# Try it
Across the listing below, count the lines containing "different". Give nothing but the number.
[Data records]
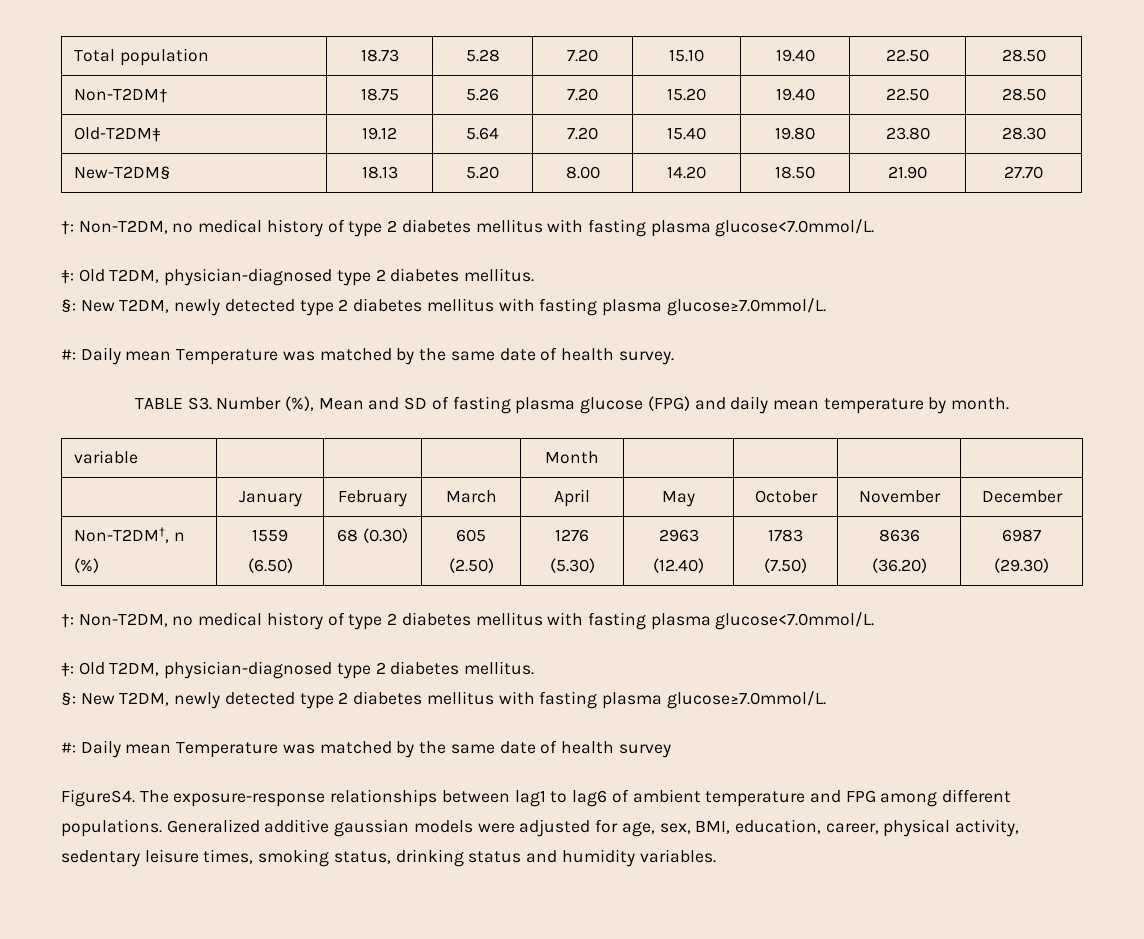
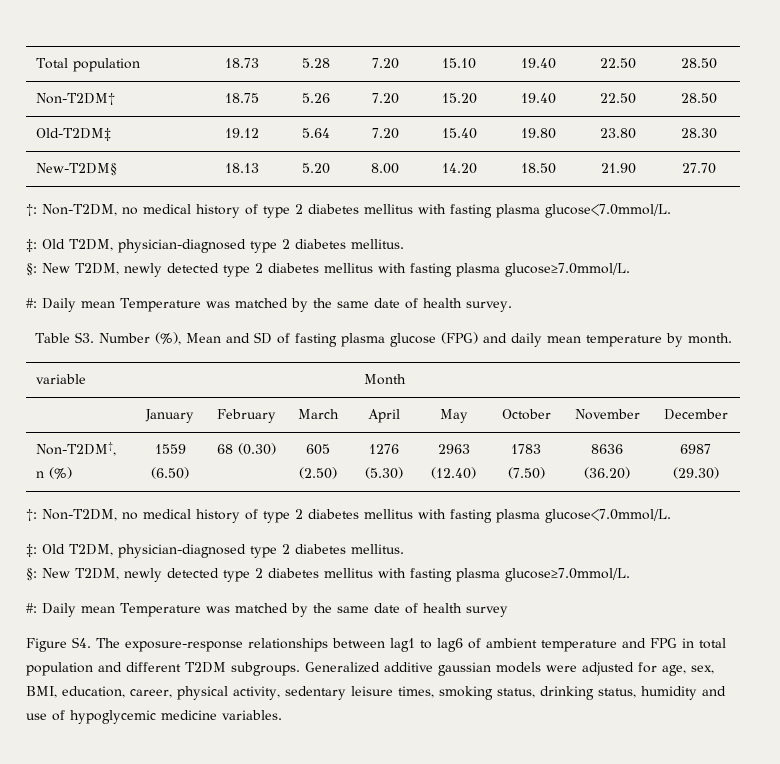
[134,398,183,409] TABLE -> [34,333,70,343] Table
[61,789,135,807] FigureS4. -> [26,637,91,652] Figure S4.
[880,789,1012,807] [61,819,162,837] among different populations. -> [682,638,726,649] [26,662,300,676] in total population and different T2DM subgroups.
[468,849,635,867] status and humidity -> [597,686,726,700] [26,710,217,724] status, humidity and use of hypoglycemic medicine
[/Data records]
[Data records]
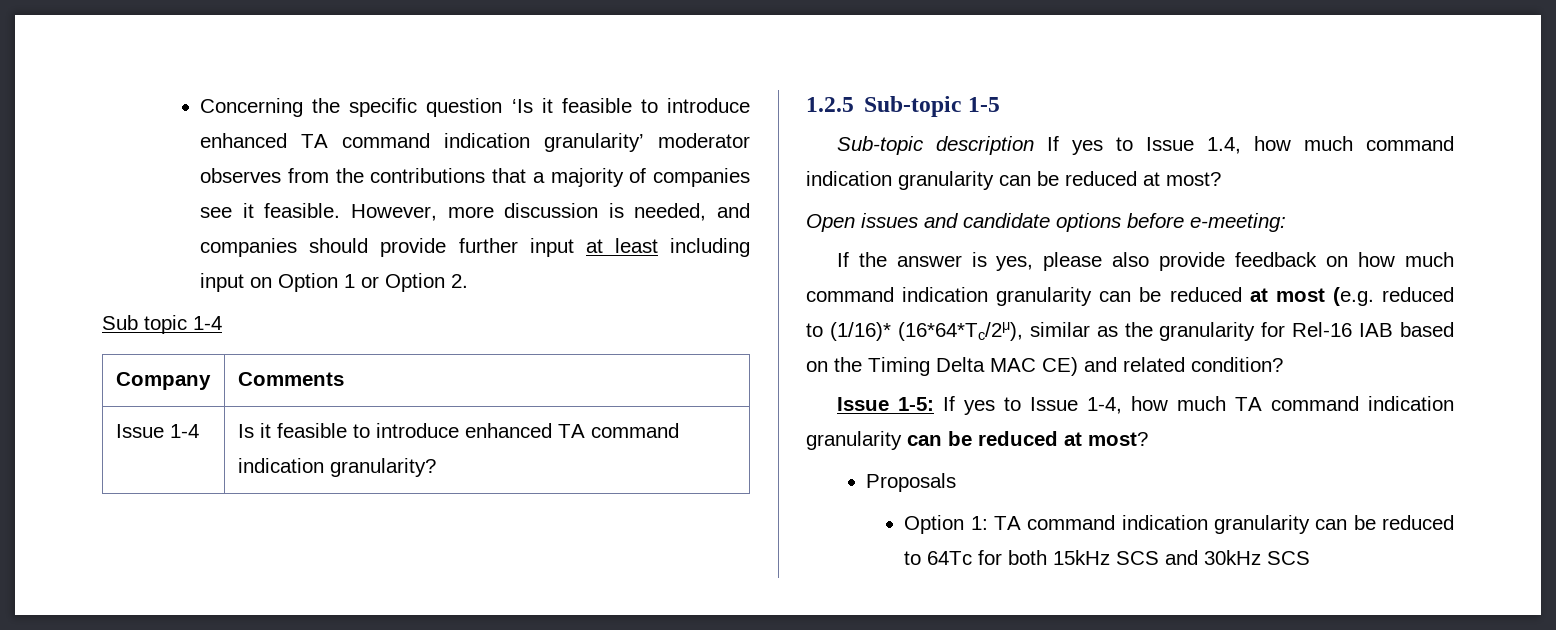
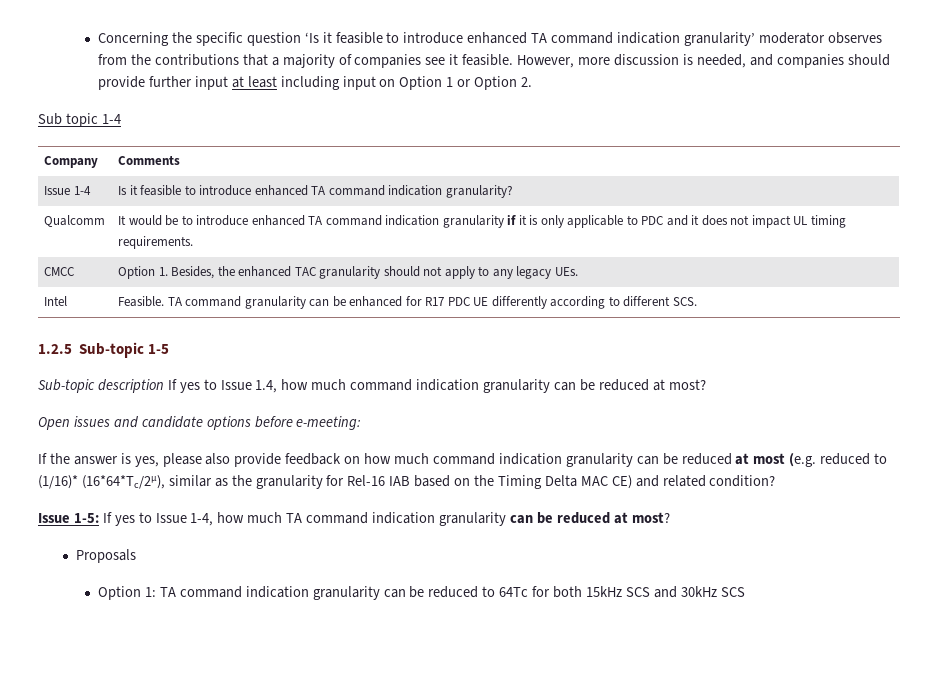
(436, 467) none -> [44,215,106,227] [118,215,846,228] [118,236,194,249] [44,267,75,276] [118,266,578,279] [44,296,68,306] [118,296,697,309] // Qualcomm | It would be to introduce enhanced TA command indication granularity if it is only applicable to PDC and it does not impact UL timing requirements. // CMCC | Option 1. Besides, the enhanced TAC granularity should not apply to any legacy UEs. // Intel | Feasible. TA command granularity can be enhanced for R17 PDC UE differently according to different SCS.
[/Data records]
# Result of the exercise
2